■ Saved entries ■
#####

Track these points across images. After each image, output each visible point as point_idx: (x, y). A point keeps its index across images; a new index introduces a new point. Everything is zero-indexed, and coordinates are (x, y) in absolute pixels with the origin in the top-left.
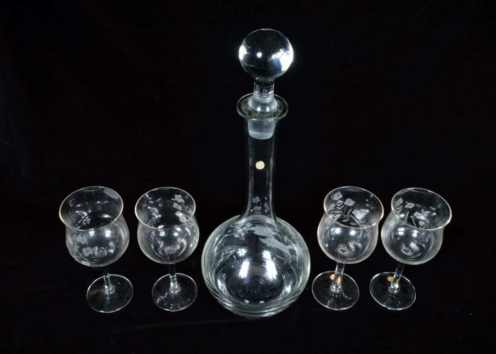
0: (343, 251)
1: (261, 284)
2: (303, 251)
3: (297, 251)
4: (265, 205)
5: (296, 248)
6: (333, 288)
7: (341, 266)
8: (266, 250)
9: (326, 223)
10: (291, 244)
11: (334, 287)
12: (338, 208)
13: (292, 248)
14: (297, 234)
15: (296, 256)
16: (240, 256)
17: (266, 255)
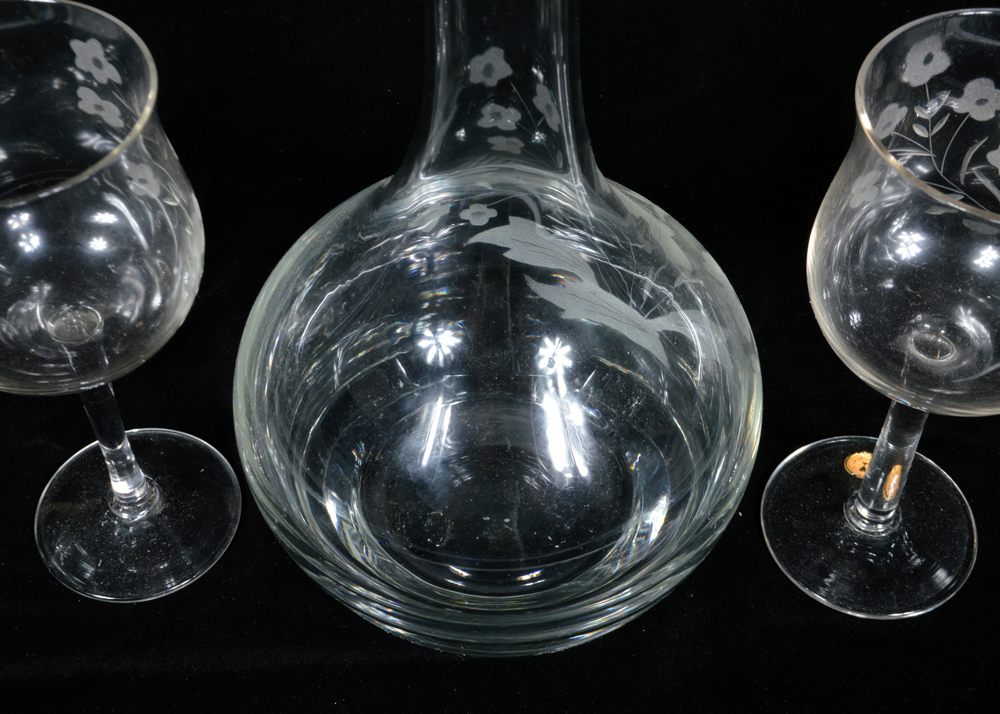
0: (930, 349)
1: (529, 489)
2: (729, 343)
3: (698, 344)
4: (535, 100)
5: (695, 329)
6: (861, 517)
7: (907, 418)
8: (552, 337)
9: (855, 204)
10: (671, 309)
11: (864, 512)
12: (920, 131)
13: (673, 327)
14: (701, 260)
15: (695, 366)
16: (429, 359)
17: (554, 356)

#####

Set down nothing but the lines from the one containing "13: (292, 248)" to the final line above, both included, with every picture left out.

13: (292, 248)
14: (297, 234)
15: (296, 256)
16: (240, 256)
17: (266, 255)
0: (930, 349)
1: (529, 489)
2: (729, 343)
3: (698, 344)
4: (535, 100)
5: (695, 329)
6: (861, 517)
7: (907, 418)
8: (552, 337)
9: (855, 204)
10: (671, 309)
11: (864, 512)
12: (920, 131)
13: (673, 327)
14: (701, 260)
15: (695, 366)
16: (429, 359)
17: (554, 356)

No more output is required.